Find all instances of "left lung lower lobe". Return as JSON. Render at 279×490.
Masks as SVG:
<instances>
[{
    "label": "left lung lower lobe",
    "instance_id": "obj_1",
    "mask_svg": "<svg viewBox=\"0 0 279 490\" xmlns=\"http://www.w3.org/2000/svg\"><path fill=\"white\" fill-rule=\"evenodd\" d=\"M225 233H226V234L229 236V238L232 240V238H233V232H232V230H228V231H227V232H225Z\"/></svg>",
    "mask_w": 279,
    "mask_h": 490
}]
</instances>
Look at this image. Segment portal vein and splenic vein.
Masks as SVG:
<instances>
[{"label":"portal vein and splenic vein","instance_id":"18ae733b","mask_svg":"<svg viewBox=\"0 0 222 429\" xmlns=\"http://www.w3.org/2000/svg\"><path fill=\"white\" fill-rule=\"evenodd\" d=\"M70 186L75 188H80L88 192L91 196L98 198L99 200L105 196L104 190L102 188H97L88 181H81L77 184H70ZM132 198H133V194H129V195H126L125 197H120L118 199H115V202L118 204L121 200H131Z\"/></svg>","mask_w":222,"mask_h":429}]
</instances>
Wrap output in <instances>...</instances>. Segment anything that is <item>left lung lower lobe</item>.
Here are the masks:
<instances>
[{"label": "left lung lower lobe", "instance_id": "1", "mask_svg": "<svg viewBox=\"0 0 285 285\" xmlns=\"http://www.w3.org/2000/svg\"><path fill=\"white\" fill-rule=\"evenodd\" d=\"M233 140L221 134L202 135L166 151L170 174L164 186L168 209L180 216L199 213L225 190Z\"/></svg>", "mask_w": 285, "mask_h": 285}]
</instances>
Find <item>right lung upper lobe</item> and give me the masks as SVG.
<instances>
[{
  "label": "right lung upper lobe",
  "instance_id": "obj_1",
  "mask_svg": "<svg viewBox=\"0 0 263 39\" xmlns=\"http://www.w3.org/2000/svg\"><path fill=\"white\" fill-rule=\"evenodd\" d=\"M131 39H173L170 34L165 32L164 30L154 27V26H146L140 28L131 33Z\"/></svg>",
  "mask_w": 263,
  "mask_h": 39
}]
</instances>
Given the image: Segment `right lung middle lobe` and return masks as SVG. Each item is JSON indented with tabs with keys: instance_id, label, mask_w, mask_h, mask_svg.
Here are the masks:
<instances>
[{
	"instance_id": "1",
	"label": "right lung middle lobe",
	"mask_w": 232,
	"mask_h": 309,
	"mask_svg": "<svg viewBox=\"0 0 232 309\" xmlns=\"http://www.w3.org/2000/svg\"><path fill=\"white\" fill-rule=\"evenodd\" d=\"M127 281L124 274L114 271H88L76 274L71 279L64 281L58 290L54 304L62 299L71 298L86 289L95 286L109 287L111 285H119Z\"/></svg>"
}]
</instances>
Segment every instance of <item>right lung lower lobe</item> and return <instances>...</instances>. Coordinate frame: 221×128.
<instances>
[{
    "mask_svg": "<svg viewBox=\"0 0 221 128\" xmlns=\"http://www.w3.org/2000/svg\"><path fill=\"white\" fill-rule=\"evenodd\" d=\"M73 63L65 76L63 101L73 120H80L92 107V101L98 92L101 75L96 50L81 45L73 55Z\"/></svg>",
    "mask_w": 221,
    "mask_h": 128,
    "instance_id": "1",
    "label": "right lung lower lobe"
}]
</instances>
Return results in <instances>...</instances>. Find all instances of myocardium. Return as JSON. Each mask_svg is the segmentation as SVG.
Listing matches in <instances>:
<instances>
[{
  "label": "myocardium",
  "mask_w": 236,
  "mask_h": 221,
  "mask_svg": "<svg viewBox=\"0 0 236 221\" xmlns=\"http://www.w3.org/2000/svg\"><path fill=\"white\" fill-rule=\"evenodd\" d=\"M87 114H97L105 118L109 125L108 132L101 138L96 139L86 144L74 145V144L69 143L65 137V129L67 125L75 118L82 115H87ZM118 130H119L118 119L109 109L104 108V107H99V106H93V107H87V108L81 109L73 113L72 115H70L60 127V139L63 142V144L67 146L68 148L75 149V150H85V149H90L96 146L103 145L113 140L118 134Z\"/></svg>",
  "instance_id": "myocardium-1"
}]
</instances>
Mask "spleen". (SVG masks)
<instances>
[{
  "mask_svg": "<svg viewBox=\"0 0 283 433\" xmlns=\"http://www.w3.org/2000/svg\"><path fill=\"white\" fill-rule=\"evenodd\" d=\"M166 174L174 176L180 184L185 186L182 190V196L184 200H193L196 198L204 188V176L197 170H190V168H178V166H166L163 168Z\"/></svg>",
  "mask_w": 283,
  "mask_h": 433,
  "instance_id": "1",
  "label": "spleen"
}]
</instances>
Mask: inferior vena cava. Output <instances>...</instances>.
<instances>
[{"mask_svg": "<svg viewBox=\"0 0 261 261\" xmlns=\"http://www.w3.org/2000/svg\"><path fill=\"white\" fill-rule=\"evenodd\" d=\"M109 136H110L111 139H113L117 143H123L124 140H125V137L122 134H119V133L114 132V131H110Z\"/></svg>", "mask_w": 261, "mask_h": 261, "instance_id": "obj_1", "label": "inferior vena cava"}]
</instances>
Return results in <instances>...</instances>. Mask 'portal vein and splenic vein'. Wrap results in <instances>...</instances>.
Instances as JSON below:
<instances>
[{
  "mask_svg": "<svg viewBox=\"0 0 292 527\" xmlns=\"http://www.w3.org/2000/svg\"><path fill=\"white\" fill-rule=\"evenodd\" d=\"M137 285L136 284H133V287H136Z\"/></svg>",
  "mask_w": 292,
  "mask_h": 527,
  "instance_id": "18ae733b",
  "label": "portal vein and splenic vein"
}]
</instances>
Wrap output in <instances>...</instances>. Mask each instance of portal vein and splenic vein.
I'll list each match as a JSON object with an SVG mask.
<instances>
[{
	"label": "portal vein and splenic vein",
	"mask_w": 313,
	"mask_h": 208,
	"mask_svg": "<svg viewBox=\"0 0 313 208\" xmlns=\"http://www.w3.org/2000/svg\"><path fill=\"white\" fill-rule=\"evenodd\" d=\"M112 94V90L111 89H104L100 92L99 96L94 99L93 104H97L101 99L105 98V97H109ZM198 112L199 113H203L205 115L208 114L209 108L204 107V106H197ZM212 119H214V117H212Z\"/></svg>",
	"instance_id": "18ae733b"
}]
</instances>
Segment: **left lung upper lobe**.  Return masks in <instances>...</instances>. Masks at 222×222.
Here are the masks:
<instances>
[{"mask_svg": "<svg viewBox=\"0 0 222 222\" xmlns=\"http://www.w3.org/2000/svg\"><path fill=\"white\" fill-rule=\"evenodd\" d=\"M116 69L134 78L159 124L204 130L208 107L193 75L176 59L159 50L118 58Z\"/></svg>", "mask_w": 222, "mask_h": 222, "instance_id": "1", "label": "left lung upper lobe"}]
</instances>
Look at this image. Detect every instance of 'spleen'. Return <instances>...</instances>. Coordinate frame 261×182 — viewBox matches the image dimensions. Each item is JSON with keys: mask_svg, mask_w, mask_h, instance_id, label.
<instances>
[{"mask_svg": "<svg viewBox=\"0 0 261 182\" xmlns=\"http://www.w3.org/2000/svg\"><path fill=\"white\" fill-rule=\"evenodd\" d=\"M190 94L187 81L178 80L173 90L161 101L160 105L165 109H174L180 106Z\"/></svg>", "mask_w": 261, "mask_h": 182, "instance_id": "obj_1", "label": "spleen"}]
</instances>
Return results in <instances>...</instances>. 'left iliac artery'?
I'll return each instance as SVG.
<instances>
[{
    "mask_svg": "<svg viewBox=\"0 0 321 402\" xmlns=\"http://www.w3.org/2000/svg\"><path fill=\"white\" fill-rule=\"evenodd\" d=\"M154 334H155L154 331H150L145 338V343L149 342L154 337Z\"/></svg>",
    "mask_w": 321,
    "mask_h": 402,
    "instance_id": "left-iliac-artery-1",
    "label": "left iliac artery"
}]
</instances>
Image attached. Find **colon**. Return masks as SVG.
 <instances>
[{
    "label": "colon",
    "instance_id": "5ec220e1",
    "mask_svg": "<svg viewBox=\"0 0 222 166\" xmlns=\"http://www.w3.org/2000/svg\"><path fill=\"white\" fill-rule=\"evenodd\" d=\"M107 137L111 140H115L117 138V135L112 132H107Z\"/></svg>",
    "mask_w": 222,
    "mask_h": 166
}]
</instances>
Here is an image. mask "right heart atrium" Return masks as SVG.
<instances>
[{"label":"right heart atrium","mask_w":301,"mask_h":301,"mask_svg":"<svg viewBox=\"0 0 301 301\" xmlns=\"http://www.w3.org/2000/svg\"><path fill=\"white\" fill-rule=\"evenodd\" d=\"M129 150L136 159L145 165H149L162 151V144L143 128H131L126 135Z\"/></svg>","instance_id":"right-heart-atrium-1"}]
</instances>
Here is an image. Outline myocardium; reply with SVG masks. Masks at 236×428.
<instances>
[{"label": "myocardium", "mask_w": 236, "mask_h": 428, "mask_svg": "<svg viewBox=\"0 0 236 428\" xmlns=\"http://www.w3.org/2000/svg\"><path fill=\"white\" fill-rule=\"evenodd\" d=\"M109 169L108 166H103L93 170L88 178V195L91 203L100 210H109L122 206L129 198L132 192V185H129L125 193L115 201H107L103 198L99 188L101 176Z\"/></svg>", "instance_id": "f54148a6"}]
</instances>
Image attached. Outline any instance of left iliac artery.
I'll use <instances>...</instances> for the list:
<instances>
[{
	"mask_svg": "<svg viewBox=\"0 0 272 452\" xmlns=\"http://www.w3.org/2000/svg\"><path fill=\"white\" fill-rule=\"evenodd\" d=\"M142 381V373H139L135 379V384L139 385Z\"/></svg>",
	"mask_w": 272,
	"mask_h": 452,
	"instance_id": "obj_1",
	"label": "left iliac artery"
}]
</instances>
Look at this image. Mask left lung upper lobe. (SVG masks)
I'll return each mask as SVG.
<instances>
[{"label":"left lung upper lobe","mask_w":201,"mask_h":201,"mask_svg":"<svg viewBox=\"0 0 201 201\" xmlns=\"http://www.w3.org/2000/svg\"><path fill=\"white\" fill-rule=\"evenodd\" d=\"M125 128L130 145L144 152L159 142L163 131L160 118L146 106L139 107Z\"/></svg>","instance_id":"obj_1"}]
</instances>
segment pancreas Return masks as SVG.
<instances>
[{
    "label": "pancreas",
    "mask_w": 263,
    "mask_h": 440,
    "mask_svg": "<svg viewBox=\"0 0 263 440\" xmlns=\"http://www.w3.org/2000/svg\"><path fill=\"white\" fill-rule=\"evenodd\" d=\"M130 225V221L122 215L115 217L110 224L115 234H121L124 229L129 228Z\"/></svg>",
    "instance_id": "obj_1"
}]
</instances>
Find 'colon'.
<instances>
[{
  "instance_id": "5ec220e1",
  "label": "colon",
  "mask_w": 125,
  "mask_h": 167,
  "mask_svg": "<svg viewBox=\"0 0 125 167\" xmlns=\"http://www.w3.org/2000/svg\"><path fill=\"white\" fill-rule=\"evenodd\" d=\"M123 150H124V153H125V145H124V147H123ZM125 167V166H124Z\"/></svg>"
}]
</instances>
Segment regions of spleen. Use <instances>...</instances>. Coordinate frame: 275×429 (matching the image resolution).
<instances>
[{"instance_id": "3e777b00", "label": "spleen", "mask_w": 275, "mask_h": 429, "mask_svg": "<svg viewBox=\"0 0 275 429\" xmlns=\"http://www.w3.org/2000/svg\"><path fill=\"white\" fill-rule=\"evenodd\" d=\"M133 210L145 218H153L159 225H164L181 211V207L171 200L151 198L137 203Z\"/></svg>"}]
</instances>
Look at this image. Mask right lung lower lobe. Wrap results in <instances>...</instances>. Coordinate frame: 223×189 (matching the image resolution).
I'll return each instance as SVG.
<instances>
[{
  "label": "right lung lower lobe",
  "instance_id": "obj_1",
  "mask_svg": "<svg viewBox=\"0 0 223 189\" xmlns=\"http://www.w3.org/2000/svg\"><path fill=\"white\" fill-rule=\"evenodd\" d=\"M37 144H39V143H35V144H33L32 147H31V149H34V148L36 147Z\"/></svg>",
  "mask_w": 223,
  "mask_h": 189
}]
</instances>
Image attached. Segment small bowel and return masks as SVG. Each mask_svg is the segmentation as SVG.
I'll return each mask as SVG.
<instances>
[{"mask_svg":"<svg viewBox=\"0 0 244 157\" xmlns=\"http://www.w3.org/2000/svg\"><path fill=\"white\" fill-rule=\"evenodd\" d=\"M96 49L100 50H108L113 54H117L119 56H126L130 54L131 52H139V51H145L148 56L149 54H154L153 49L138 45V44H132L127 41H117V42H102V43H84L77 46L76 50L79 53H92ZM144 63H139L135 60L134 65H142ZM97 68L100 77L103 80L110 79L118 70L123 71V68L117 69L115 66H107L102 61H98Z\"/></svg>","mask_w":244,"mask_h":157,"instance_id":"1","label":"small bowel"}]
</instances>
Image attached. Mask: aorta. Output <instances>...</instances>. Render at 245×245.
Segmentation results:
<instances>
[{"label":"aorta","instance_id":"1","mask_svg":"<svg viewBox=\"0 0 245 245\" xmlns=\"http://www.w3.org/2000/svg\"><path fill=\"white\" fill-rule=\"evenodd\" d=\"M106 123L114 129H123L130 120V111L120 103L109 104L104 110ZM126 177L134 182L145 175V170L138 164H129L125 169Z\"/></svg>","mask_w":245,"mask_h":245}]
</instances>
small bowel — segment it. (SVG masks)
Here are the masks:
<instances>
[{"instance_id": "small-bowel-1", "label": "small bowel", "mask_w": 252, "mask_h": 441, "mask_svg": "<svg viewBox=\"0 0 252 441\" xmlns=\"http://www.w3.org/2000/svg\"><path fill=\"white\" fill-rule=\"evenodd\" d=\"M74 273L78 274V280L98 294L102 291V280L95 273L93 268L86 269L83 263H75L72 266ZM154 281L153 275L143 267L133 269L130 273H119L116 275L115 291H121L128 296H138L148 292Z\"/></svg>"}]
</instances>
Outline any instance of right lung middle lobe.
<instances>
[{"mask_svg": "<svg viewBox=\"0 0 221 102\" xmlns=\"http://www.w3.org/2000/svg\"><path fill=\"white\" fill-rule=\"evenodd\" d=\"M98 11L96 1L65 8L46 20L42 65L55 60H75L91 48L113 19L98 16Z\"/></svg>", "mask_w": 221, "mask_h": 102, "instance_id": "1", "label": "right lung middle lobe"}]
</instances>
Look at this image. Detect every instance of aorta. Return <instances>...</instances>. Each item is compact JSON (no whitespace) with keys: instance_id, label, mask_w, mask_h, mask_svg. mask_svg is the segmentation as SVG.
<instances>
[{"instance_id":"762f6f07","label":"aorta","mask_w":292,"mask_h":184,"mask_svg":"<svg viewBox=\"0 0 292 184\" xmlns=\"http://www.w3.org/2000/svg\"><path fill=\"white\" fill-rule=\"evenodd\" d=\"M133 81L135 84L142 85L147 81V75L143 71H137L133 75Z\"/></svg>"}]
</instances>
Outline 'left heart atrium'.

= Aufgabe =
Zähle die Zeilen der Einträge, in denen das Wort "Outline" steht, und nenne nur die Zahl.

= Die Lösung =
4